Top of Selected extract
Monday, July 4, 2011

Dying to See You

A couple of months ago, the conservator of Lincoln Center's artworks collaborated with me on a sort of VIP Art & Architecture tour, so I got a chance beforehand to chat with him. I asked him about this painting, and he said it likely won't be returning. He also said the Yaacov Agam sculpture, Three X Three Interplay (1971), probably won't be coming back either, which I also find very disappointing. He said the Agam sculpture is very large and there really is no place for it anymore. I really think they should have created a new spot for it. For the painting this post discusses, there does happen to be a perfect spot, at the western end of Alice Tully Hall's lobby, in a curved alcove that I believe contains doorways to back offices. He said that there was some resistance on the part of Diller, Scofidio + Renfro to reintroducing this painting in the space for some reason.
Bottom of Selected extract
Top of Information shown
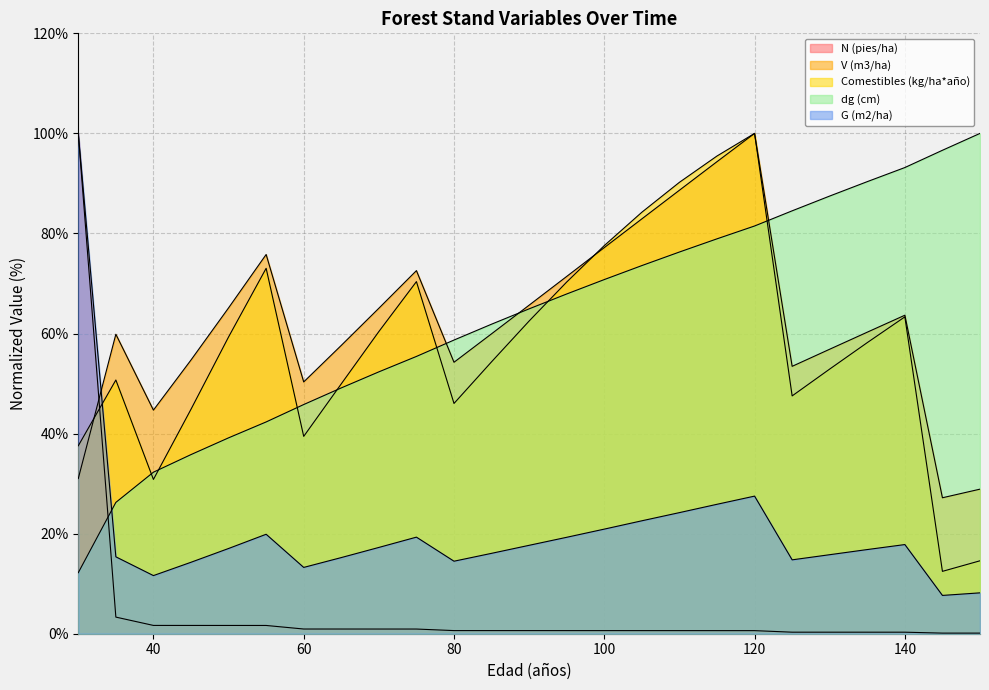

At how many categories does at least one series exceed 77?

12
Bottom of Information shown
◆ Set of tasks
[1] From the Lincoln Center artworks post, list each thing the conservator is reported to have said.
[2] From the Lincoln Center artworks post, extract the passage starting with "A couple of" and going on through "for some reason.".

◆ Solution set
[1]
- The painting likely won't be returning.
- The Yaacov Agam sculpture, Three X Three Interplay (1971), probably won't be coming back either.
- The Agam sculpture is very large, and there really is no place for it anymore.
- There was some resistance on the part of Diller, Scofidio + Renfro to reintroducing the painting in the space.

[2]
A couple of months ago, the conservator of Lincoln Center's artworks collaborated with me on a sort of VIP Art & Architecture tour, so I got a chance beforehand to chat with him. I asked him about this painting, and he said it likely won't be returning. He also said the Yaacov Agam sculpture, Three X Three Interplay (1971), probably won't be coming back either, which I also find very disappointing. He said the Agam sculpture is very large and there really is no place for it anymore. I really think they should have created a new spot for it. For the painting this post discusses, there does happen to be a perfect spot, at the western end of Alice Tully Hall's lobby, in a curved alcove that I believe contains doorways to back offices. He said that there was some resistance on the part of Diller, Scofidio + Renfro to reintroducing this painting in the space for some reason.